Scan the material below for the string "toilette". Report every line that has it.

========================================

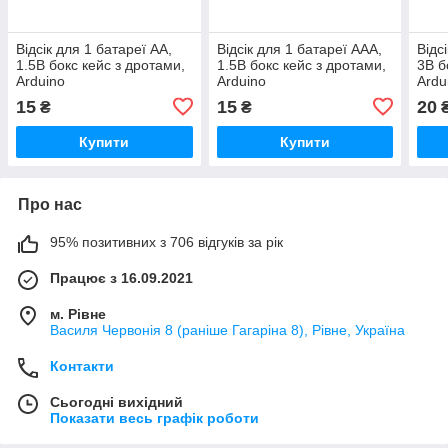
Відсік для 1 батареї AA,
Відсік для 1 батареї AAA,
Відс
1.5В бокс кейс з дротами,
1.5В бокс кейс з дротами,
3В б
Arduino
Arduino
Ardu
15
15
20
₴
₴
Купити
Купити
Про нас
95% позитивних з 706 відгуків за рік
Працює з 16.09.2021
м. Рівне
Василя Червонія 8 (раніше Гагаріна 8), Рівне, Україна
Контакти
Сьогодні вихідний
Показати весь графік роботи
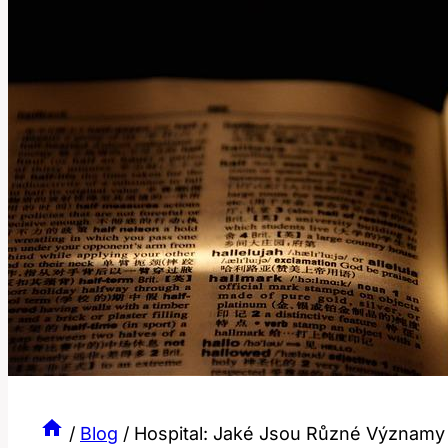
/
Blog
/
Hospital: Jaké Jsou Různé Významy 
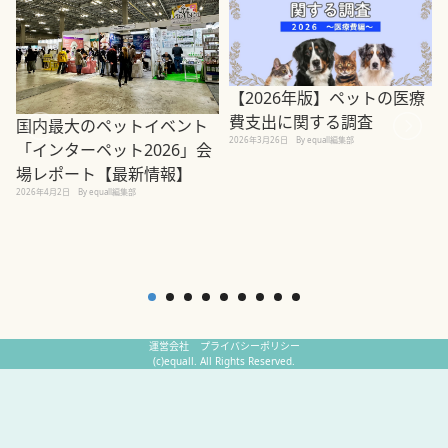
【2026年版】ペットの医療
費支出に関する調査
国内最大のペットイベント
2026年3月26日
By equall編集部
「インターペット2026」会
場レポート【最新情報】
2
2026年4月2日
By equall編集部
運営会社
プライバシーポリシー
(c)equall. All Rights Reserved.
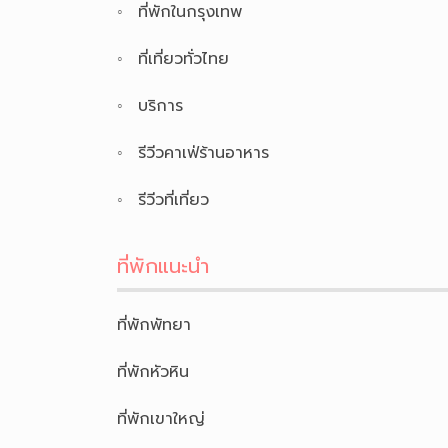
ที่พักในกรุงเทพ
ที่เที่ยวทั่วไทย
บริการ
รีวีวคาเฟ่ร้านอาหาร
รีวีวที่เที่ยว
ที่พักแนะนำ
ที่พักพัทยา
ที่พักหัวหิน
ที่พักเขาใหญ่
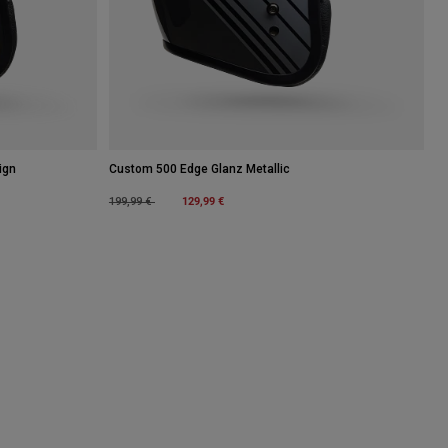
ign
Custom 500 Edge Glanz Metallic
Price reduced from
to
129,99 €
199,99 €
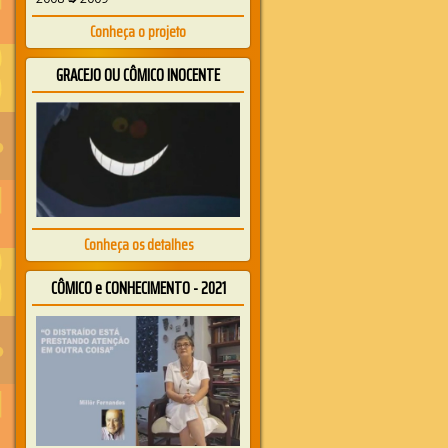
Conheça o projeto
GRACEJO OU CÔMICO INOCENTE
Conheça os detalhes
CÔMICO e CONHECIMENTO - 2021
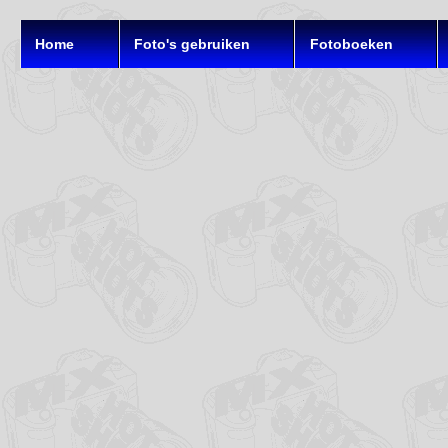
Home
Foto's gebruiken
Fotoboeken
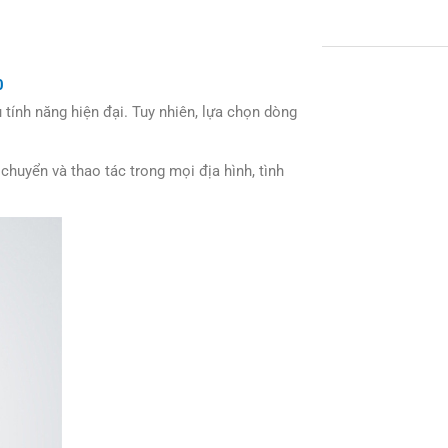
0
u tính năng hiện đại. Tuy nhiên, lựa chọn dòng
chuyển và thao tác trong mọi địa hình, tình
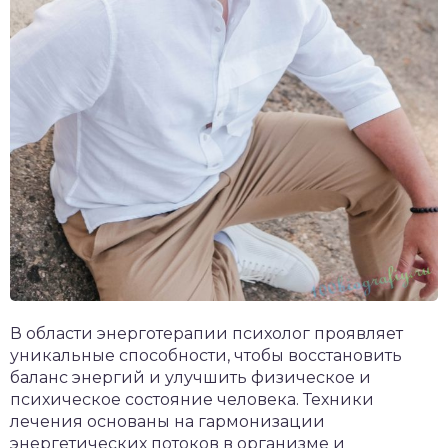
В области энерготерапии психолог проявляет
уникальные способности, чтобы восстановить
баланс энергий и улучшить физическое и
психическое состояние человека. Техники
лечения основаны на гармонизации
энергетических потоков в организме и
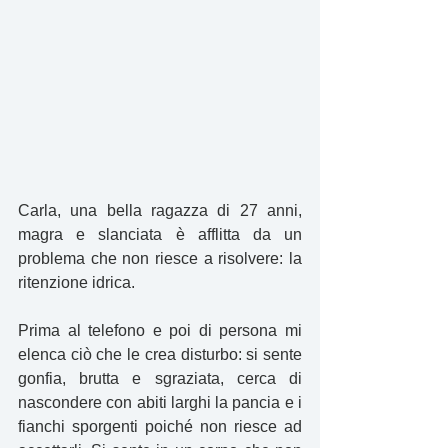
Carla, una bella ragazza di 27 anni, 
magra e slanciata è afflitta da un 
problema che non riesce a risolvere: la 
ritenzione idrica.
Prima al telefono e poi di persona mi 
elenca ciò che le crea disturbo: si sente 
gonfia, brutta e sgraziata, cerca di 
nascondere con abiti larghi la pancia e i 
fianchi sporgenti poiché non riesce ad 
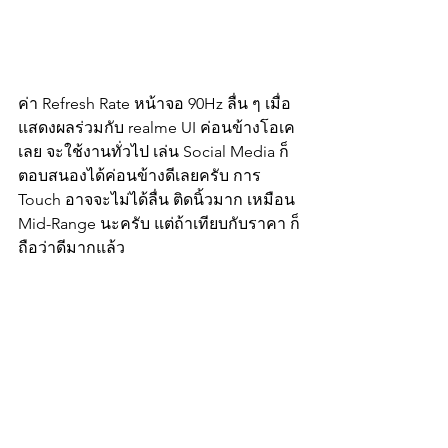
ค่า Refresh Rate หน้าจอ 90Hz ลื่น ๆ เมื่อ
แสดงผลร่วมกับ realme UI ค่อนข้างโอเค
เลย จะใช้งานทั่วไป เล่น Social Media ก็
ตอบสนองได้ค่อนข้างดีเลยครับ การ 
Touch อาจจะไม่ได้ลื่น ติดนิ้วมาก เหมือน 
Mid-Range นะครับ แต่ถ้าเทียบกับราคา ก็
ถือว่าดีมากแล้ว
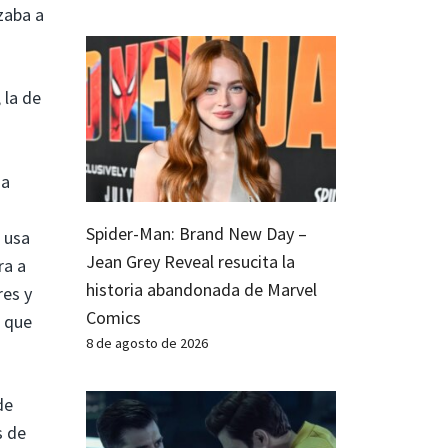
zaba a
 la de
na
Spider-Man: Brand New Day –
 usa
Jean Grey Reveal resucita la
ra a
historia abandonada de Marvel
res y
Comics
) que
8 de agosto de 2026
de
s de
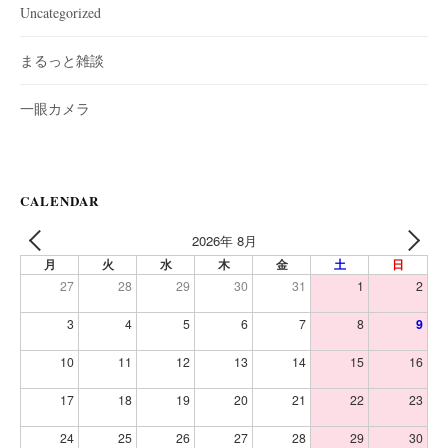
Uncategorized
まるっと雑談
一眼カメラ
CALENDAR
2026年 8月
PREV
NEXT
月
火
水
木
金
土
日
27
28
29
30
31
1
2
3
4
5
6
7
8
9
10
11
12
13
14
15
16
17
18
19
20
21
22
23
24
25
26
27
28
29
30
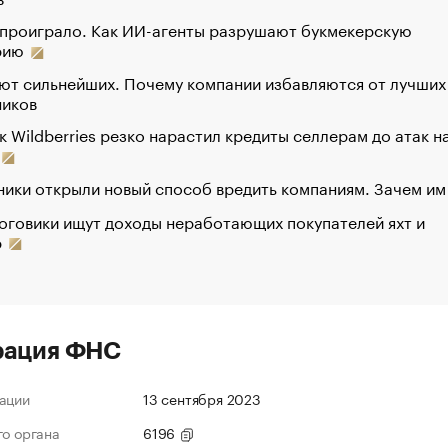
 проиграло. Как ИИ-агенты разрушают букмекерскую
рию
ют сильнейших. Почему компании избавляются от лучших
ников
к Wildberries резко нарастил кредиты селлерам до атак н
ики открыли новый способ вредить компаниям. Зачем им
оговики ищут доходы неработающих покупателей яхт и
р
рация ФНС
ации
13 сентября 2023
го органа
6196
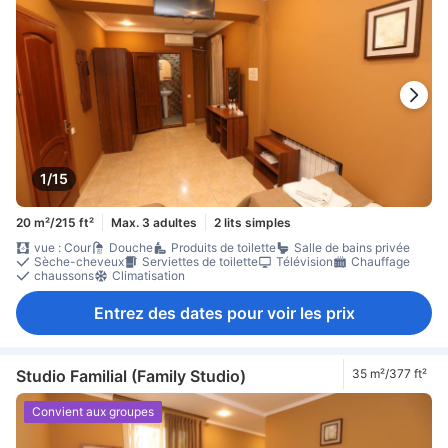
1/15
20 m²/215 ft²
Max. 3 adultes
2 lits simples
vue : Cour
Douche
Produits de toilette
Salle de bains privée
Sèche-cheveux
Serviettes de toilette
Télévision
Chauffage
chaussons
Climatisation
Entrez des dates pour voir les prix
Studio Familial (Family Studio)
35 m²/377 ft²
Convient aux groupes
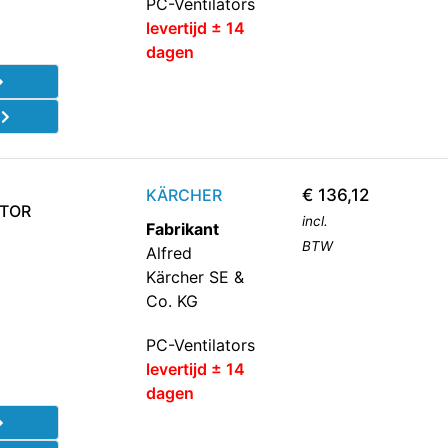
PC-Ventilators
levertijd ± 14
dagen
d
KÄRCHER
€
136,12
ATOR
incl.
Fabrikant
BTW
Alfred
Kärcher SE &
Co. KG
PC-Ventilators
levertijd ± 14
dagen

========================================

= Exercise result =
Produits de toilette
Serviettes de toilette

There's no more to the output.